TASK DIRECTIONS
Write the entries out again in full and unchanged, dropping every image.

Records drawn from a dataset
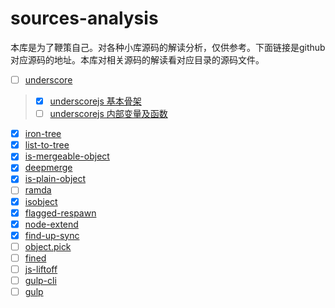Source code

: # sources-analysis
本库是为了鞭策自己。对各种小库源码的解读分析，仅供参考。下面链接是github对应源码的地址。本库对相关源码的解读看对应目录的源码文件。

- [ ] [underscore](https://github.com/jashkenas/underscore/)
> - [x] [underscorejs 基本骨架](https://github.com/domsgit/sources-analysis/issues/1)
> - [ ] [underscorejs 内部变量及函数](https://github.com/domsgit/sources-analysis/issues/2)

- [x] [iron-tree](https://github.com/DenQ/iron-tree)
- [x] [list-to-tree](https://github.com/DenQ/list-to-tree)
- [x] [is-mergeable-object](https://github.com/TehShrike/is-mergeable-object)
- [x] [deepmerge](https://github.com/TehShrike/deepmerge)
- [x] [is-plain-object](https://github.com/jonschlinkert/is-plain-object)
- [ ] [ramda](https://github.com/ramda/ramda)
- [x] [isobject](https://github.com/jonschlinkert/isobject)
- [x] [flagged-respawn](https://github.com/gulpjs/flagged-respawn)
- [x] [node-extend](https://github.com/justmoon/node-extend)
- [x] [find-up-sync](https://github.com/paulovieira/find-up-sync)
- [ ] [object.pick](https://github.com/jonschlinkert/object.pick)
- [ ] [fined](https://github.com/gulpjs/fined)
- [ ] [js-liftoff](https://github.com/js-cli/js-liftoff)
- [ ] [gulp-cli](https://github.com/gulpjs/gulp-cli)
- [ ] [gulp](https://github.com/gulpjs/gulp)
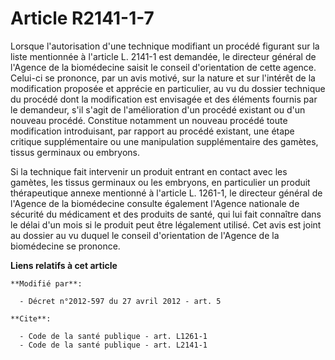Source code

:# Article R2141-1-7

Lorsque l'autorisation d'une technique modifiant un procédé figurant sur la liste mentionnée à l'article L. 2141-1 est
demandée, le directeur général de l'Agence de la biomédecine saisit le conseil d'orientation de cette agence. Celui-ci se
prononce, par un avis motivé, sur la nature et sur l'intérêt de la modification proposée et apprécie en particulier, au vu du
dossier technique du procédé dont la modification est envisagée et des éléments fournis par le demandeur, s'il s'agit de
l'amélioration d'un procédé existant ou d'un nouveau procédé. Constitue notamment un nouveau procédé toute modification
introduisant, par rapport au procédé existant, une étape critique supplémentaire ou une manipulation supplémentaire des
gamètes, tissus germinaux ou embryons. 

Si la technique fait intervenir un produit entrant en contact avec les gamètes, les tissus germinaux ou les embryons, en
particulier un produit thérapeutique annexe mentionné à l'article L. 1261-1, le directeur général de l'Agence de la
biomédecine consulte également l'Agence nationale de sécurité du médicament et des produits de santé, qui lui fait connaître
dans le délai d'un mois si le produit peut être légalement utilisé. Cet avis est joint au dossier au vu duquel le conseil
d'orientation de l'Agence de la biomédecine se prononce.

**Liens relatifs à cet article**

	**Modifié par**:

	  - Décret n°2012-597 du 27 avril 2012 - art. 5

	**Cite**:

	  - Code de la santé publique - art. L1261-1
	  - Code de la santé publique - art. L2141-1

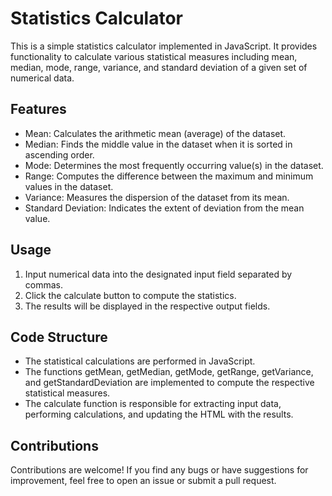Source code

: # Statistics Calculator
This is a simple statistics calculator implemented in JavaScript. 
It provides functionality to calculate various statistical measures including 
mean, median, mode, range, variance, and standard deviation of a given set of numerical data.

## Features
* Mean: Calculates the arithmetic mean (average) of the dataset.
* Median: Finds the middle value in the dataset when it is sorted in ascending order.
* Mode: Determines the most frequently occurring value(s) in the dataset.
* Range: Computes the difference between the maximum and minimum values in the dataset.
* Variance: Measures the dispersion of the dataset from its mean.
* Standard Deviation: Indicates the extent of deviation from the mean value.
  
## Usage
1. Input numerical data into the designated input field separated by commas.
2. Click the calculate button to compute the statistics.
3. The results will be displayed in the respective output fields.

## Code Structure
* The statistical calculations are performed in JavaScript.
* The functions getMean, getMedian, getMode, getRange, getVariance, and getStandardDeviation are implemented to compute the respective statistical measures.
* The calculate function is responsible for extracting input data, performing calculations, and updating the HTML with the results.

## Contributions
Contributions are welcome! If you find any bugs or have suggestions for improvement, feel free to open an issue or submit a pull request.
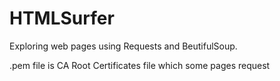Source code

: # HTMLSurfer

Exploring web pages using Requests and BeutifulSoup.

.pem file is CA Root Certificates file which some pages request
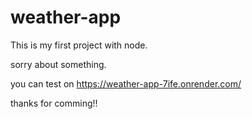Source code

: # weather-app
This is my first project with node.

sorry about something. 

you can test on https://weather-app-7ife.onrender.com/

thanks for comming!!
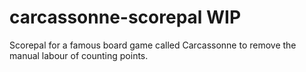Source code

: # carcassonne-scorepal WIP
Scorepal for a famous board game called Carcassonne to remove the manual labour of counting points.
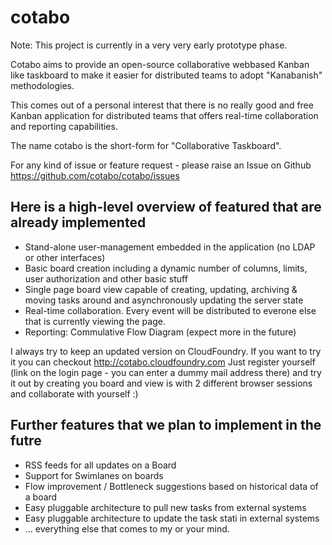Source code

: cotabo
======
Note: This project is currently in a very very early prototype phase.

Cotabo aims to provide an open-source collaborative webbased Kanban like taskboard 
to make it easier for distributed teams to adopt "Kanabanish" methodologies.

This comes out of a personal interest that there is no really good and free
Kanban application for distributed teams that offers real-time collaboration 
and reporting capabilities.

The name cotabo is the short-form for "Collaborative Taskboard".

For any kind of issue or feature request - please raise an Issue on Github
https://github.com/cotabo/cotabo/issues

Here is a high-level overview of featured that are already implemented
-----------------------------------------------------------------
* Stand-alone user-management embedded in the application (no LDAP or other interfaces)
* Basic board creation including a dynamic number of columns, limits, user authorization and other basic stuff
* Single page board view capable of creating, updating, archiving & moving tasks around and asynchronously updating the server state
* Real-time collaboration. Every event will be distributed to everone else that is currently viewing the page.
* Reporting: Commulative Flow Diagram (expect more in the future)

I always try to keep an updated version on CloudFoundry.
If you want to try it you can checkout http://cotabo.cloudfoundry.com
Just register yourself (link on the login page - you can enter a dummy mail address there) and try it out
by creating you board and view is with 2 different browser sessions and collaborate with yourself :)


Further features that we plan to implement in the futre
-------------------------------------
* RSS feeds for all updates on a Board
* Support for Swimlanes on boards
* Flow improvement / Bottleneck suggestions based on historical data of a board
* Easy pluggable architecture to pull new tasks from external systems
* Easy pluggable architecture to update the task stati in external systems
* ... everything else that comes to my or your mind.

ANSWER
Source code

: # sources-analysis
本库是为了鞭策自己。对各种小库源码的解读分析，仅供参考。下面链接是github对应源码的地址。本库对相关源码的解读看对应目录的源码文件。

- [ ] [underscore](https://github.com/jashkenas/underscore/)
> - [x] [underscorejs 基本骨架](https://github.com/domsgit/sources-analysis/issues/1)
> - [ ] [underscorejs 内部变量及函数](https://github.com/domsgit/sources-analysis/issues/2)

- [x] [iron-tree](https://github.com/DenQ/iron-tree)
- [x] [list-to-tree](https://github.com/DenQ/list-to-tree)
- [x] [is-mergeable-object](https://github.com/TehShrike/is-mergeable-object)
- [x] [deepmerge](https://github.com/TehShrike/deepmerge)
- [x] [is-plain-object](https://github.com/jonschlinkert/is-plain-object)
- [ ] [ramda](https://github.com/ramda/ramda)
- [x] [isobject](https://github.com/jonschlinkert/isobject)
- [x] [flagged-respawn](https://github.com/gulpjs/flagged-respawn)
- [x] [node-extend](https://github.com/justmoon/node-extend)
- [x] [find-up-sync](https://github.com/paulovieira/find-up-sync)
- [ ] [object.pick](https://github.com/jonschlinkert/object.pick)
- [ ] [fined](https://github.com/gulpjs/fined)
- [ ] [js-liftoff](https://github.com/js-cli/js-liftoff)
- [ ] [gulp-cli](https://github.com/gulpjs/gulp-cli)
- [ ] [gulp](https://github.com/gulpjs/gulp)
Source code

:# Article R2141-1-7

Lorsque l'autorisation d'une technique modifiant un procédé figurant sur la liste mentionnée à l'article L. 2141-1 est
demandée, le directeur général de l'Agence de la biomédecine saisit le conseil d'orientation de cette agence. Celui-ci se
prononce, par un avis motivé, sur la nature et sur l'intérêt de la modification proposée et apprécie en particulier, au vu du
dossier technique du procédé dont la modification est envisagée et des éléments fournis par le demandeur, s'il s'agit de
l'amélioration d'un procédé existant ou d'un nouveau procédé. Constitue notamment un nouveau procédé toute modification
introduisant, par rapport au procédé existant, une étape critique supplémentaire ou une manipulation supplémentaire des
gamètes, tissus germinaux ou embryons. 

Si la technique fait intervenir un produit entrant en contact avec les gamètes, les tissus germinaux ou les embryons, en
particulier un produit thérapeutique annexe mentionné à l'article L. 1261-1, le directeur général de l'Agence de la
biomédecine consulte également l'Agence nationale de sécurité du médicament et des produits de santé, qui lui fait connaître
dans le délai d'un mois si le produit peut être légalement utilisé. Cet avis est joint au dossier au vu duquel le conseil
d'orientation de l'Agence de la biomédecine se prononce.

**Liens relatifs à cet article**

	**Modifié par**:

	  - Décret n°2012-597 du 27 avril 2012 - art. 5

	**Cite**:

	  - Code de la santé publique - art. L1261-1
	  - Code de la santé publique - art. L2141-1

Source code

: # Statistics Calculator
This is a simple statistics calculator implemented in JavaScript. 
It provides functionality to calculate various statistical measures including 
mean, median, mode, range, variance, and standard deviation of a given set of numerical data.

## Features
* Mean: Calculates the arithmetic mean (average) of the dataset.
* Median: Finds the middle value in the dataset when it is sorted in ascending order.
* Mode: Determines the most frequently occurring value(s) in the dataset.
* Range: Computes the difference between the maximum and minimum values in the dataset.
* Variance: Measures the dispersion of the dataset from its mean.
* Standard Deviation: Indicates the extent of deviation from the mean value.
  
## Usage
1. Input numerical data into the designated input field separated by commas.
2. Click the calculate button to compute the statistics.
3. The results will be displayed in the respective output fields.

## Code Structure
* The statistical calculations are performed in JavaScript.
* The functions getMean, getMedian, getMode, getRange, getVariance, and getStandardDeviation are implemented to compute the respective statistical measures.
* The calculate function is responsible for extracting input data, performing calculations, and updating the HTML with the results.

## Contributions
Contributions are welcome! If you find any bugs or have suggestions for improvement, feel free to open an issue or submit a pull request.
Source code

: # HTMLSurfer

Exploring web pages using Requests and BeutifulSoup.

.pem file is CA Root Certificates file which some pages request
Source code

: # weather-app
This is my first project with node.

sorry about something. 

you can test on https://weather-app-7ife.onrender.com/

thanks for comming!!
Source code

: # carcassonne-scorepal WIP
Scorepal for a famous board game called Carcassonne to remove the manual labour of counting points.
Source code

: cotabo
======
Note: This project is currently in a very very early prototype phase.

Cotabo aims to provide an open-source collaborative webbased Kanban like taskboard 
to make it easier for distributed teams to adopt "Kanabanish" methodologies.

This comes out of a personal interest that there is no really good and free
Kanban application for distributed teams that offers real-time collaboration 
and reporting capabilities.

The name cotabo is the short-form for "Collaborative Taskboard".

For any kind of issue or feature request - please raise an Issue on Github
https://github.com/cotabo/cotabo/issues

Here is a high-level overview of featured that are already implemented
-----------------------------------------------------------------
* Stand-alone user-management embedded in the application (no LDAP or other interfaces)
* Basic board creation including a dynamic number of columns, limits, user authorization and other basic stuff
* Single page board view capable of creating, updating, archiving & moving tasks around and asynchronously updating the server state
* Real-time collaboration. Every event will be distributed to everone else that is currently viewing the page.
* Reporting: Commulative Flow Diagram (expect more in the future)

I always try to keep an updated version on CloudFoundry.
If you want to try it you can checkout http://cotabo.cloudfoundry.com
Just register yourself (link on the login page - you can enter a dummy mail address there) and try it out
by creating you board and view is with 2 different browser sessions and collaborate with yourself :)


Further features that we plan to implement in the futre
-------------------------------------
* RSS feeds for all updates on a Board
* Support for Swimlanes on boards
* Flow improvement / Bottleneck suggestions based on historical data of a board
* Easy pluggable architecture to pull new tasks from external systems
* Easy pluggable architecture to update the task stati in external systems
* ... everything else that comes to my or your mind.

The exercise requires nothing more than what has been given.